== Dataset records

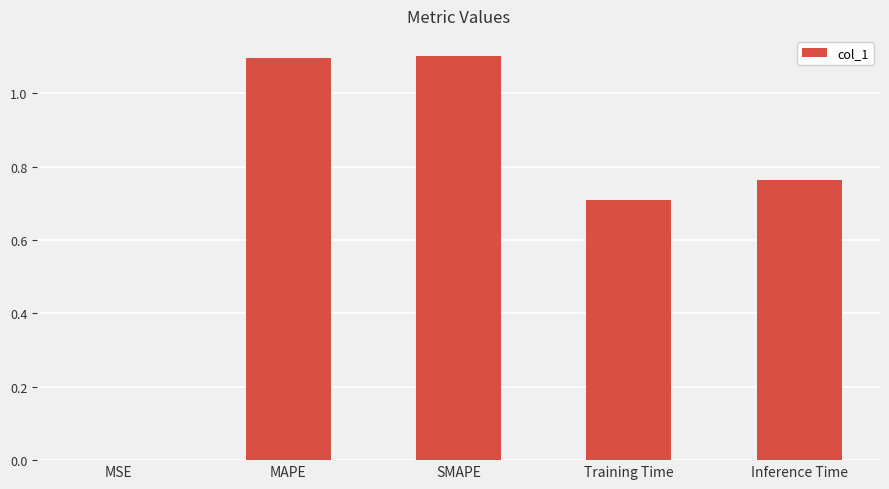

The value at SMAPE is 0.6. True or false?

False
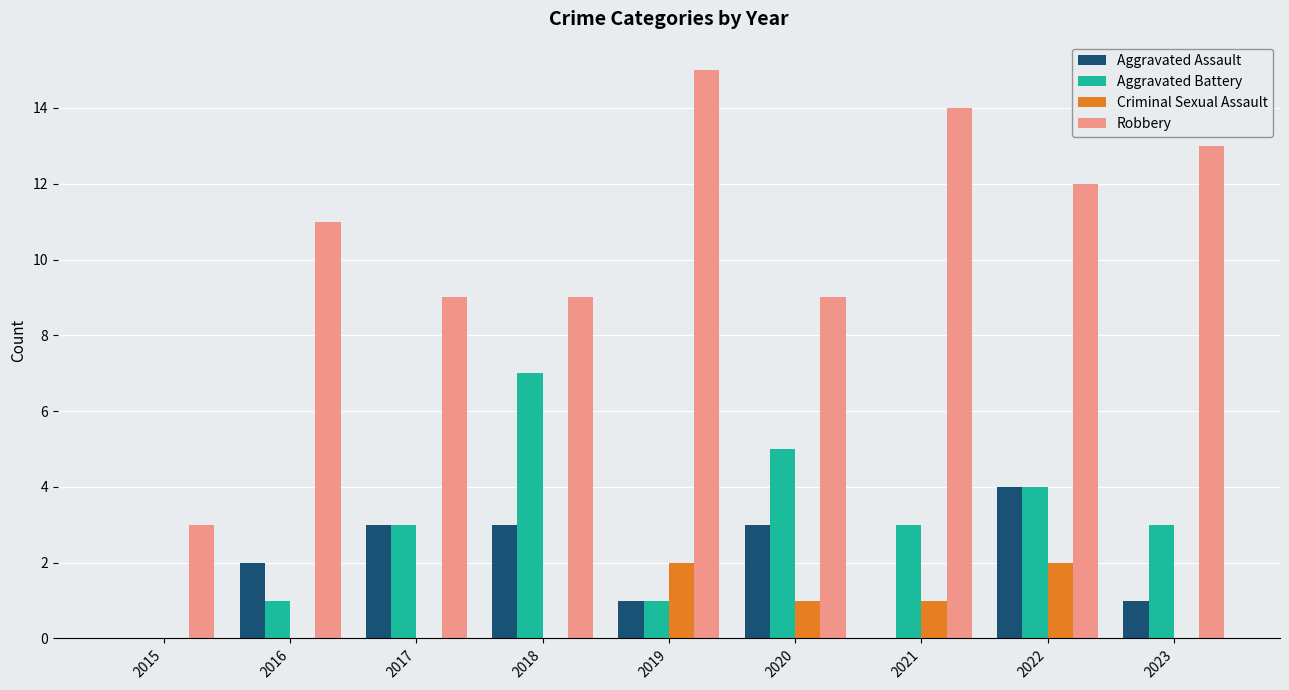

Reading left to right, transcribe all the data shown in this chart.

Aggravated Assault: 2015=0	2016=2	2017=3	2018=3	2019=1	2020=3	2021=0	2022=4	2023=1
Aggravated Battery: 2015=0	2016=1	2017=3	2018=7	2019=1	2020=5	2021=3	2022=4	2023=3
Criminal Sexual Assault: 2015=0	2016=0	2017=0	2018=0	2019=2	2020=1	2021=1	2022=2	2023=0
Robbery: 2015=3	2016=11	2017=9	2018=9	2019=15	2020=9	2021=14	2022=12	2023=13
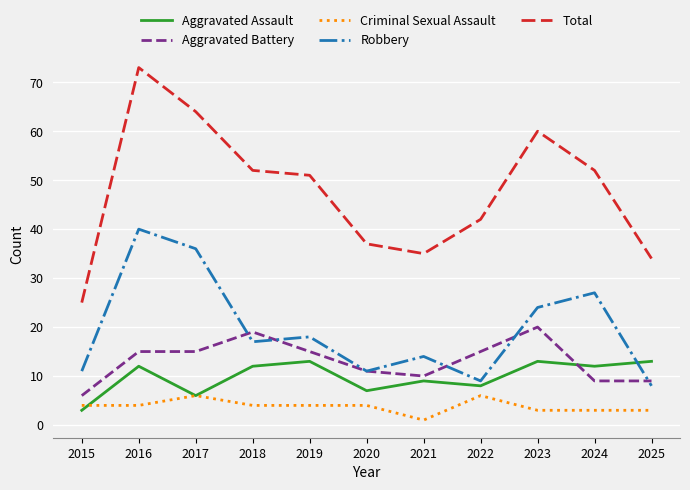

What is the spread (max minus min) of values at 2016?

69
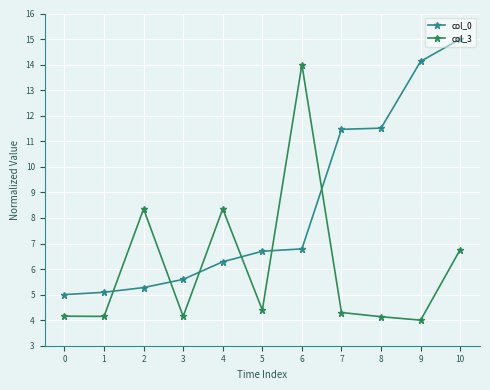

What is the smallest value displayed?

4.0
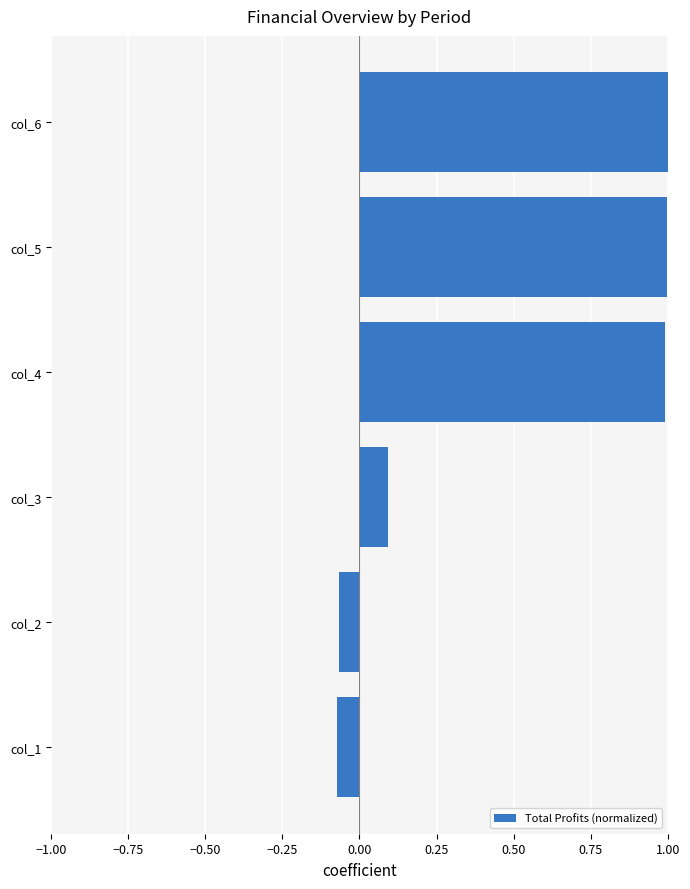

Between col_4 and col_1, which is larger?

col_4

====
== Dataset records

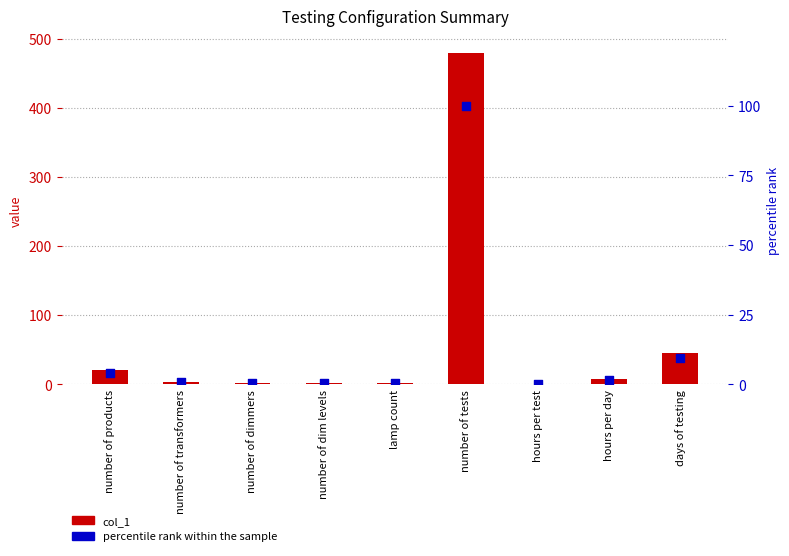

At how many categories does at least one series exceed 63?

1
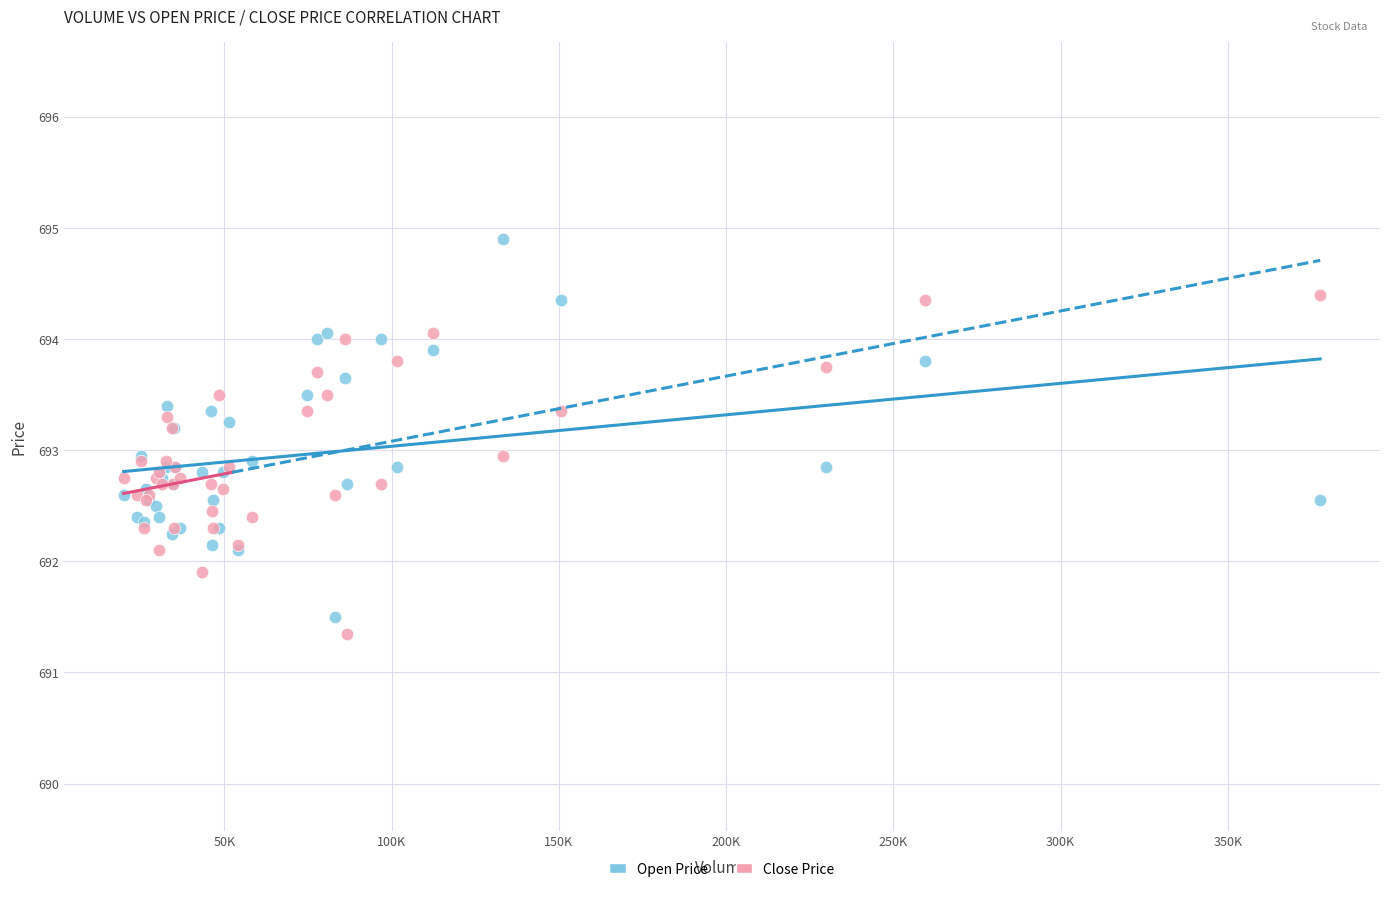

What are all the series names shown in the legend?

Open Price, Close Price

====

▶ Problem statement
Copy the entries word for word, starting at the line containing "The value at SMAPE is 0.6. True or false?" and ending at the line containing "Between col_4 and col_1, which is larger?", with both of those lines included. Leave the pictures out of your answer.

▶ Exercise output
The value at SMAPE is 0.6. True or false?

False

Reading left to right, transcribe all the data shown in this chart.

Aggravated Assault: 2015=0	2016=2	2017=3	2018=3	2019=1	2020=3	2021=0	2022=4	2023=1
Aggravated Battery: 2015=0	2016=1	2017=3	2018=7	2019=1	2020=5	2021=3	2022=4	2023=3
Criminal Sexual Assault: 2015=0	2016=0	2017=0	2018=0	2019=2	2020=1	2021=1	2022=2	2023=0
Robbery: 2015=3	2016=11	2017=9	2018=9	2019=15	2020=9	2021=14	2022=12	2023=13

What is the spread (max minus min) of values at 2016?

69

What is the smallest value displayed?

4.0

Between col_4 and col_1, which is larger?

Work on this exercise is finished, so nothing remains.